In the late sixties and early seventies, lots of folks were tuned in on the far out, such as witchcraft, ghosts, the occult, and paranormal investigation. Tonight's movie, for example, is a classic haunted house movie, full of creepy atmosphere, shadows and whispers turning to screams at midnight, and spectral, otherworldly presences up to no good, indeed, in the gothic locale of Blenheim Palace, with familiar genre faces like Roddy MacDowall and Pamela Franklin among the ranks of the mortals setting out to endure a week inside the estate investigating the malevolent spirits who call it home. What really elevates this one above it's standard plot, besides several gripping performances from the cast, is an engaging screenplay full of tense moments by the one and only Richard Matheson, based upon his own novel, Hell House.
Keep your hundred grand, I'd live here for free.

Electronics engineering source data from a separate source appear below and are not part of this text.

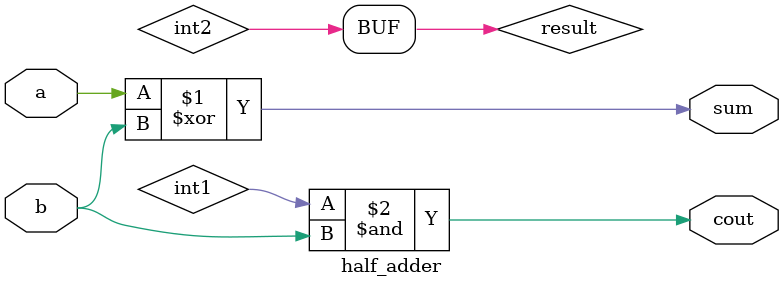
<source format=v>
module half_adder( 
input a, b,
output cout, sum );
wire int1, int2;

xor xor1(sum, a, b);
and a1(cout, int1, b);
and a2(int2, int1, sum);
or o1(result, int2);

endmodule

</source>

Mr. Deutsch hires a team of experts to spend an entire week inside the fog-enshrouded Belasco House, which has come to be known as "Hell House", and "the Mt. Everest of haunted houses", thanks to the previous failed attempts to do the same that resulted in death, disfigurement, and loss of sanity in all takers save for one: Ben Fischer (Roddy MacDowall), a physical medium who's willing to give it another try for the hundred thousand dollars that Deutsch promises anyone who survives. Also along for the ride are a young spiritual medium named Florence Tanner (Pamela Franklin), and a haughty disbeliever of a psychologist named Dr. Barrett (Clive Revill), who plans to use the seven day experience to disprove the existence of life after death with a bulky machine that will negate rogue electromagnetic energy, which he surmises is the true culprit behind the house's phenomena, and finally, his sexually frustrated wife, Ann (Gayle Hunnicutt), who's thumbing a ride to planet Orgasmo.
Somebody pack Dr. Barrett (Clive Revill) a bibbity, he's having a rough week.
Instantly, Florence believes she's made contact with the restless spirit of Belasco's illegitimate son, Daniel, and the medium is used during readings to manifest physical phenomena like objects moving on their own and as a lightning rod for materializing ethereal presences that float in the air around her hands and face. Fischer, who's seen it all before, remains tight lipped save for several desperate warnings to everybody to vacate the premises at once, while they're still able, as evidenced by the skeptical Barrett's getting beat down with every dangerous object in the room as it hurls at him, unexplainedly. While Mrs. B repeatedly throws herself at Ben, her husband hurls accusations at Florence, while malevolently misleading poltergeists serve her up the roughest invisi-rape this side of The Entity, while hurling huge, deadly crucifixes down upon her. After Barrett runs his machine, Ben declares the house is clean, but the psychologist succumbs directly to another psychic attack, leaving only the medium and the new widow to solve the mystery of the homicidal home before they're added to its legendary body count...
"...and the music was soothing, and they all started grooving...yeah yeah yeah yeah yeah!"
Whether you're talking about genre classics like William Castle's House on Haunted Hill(1959), The Haunting (1963), or tonight's entry, or even later things like Rose Red (2002) or John Carpenter's Prince of Darkness (1987), the haunted house premise remains pretty interchangeable. Experts risk life and limb to prove or disprove the existence of ghosts for a great reward. Like I mentioned earlier, it's Matheson's meaty dialog as acted out here by the late great MacDowall, who purveyed fear in his eyes like few actors before or since, in my opinion, and even Franklin, who's always had a beautiful scream for horror movies, I think, that really sets the production apart from the rest. Director Hough, no stranger to the genre himself (Twins of Evil, Escape to Witch Mountain, The Watcher in the Woods, The Incubus, to name just a few), handles the eerie material well, as always. Hell House earns Three Wops, and comes very highly recommended. See it if you dare...
"I'm so excited that I'm experiencing great difficulty in trying to hide it," notes Emeric Belasco (Michael Gough).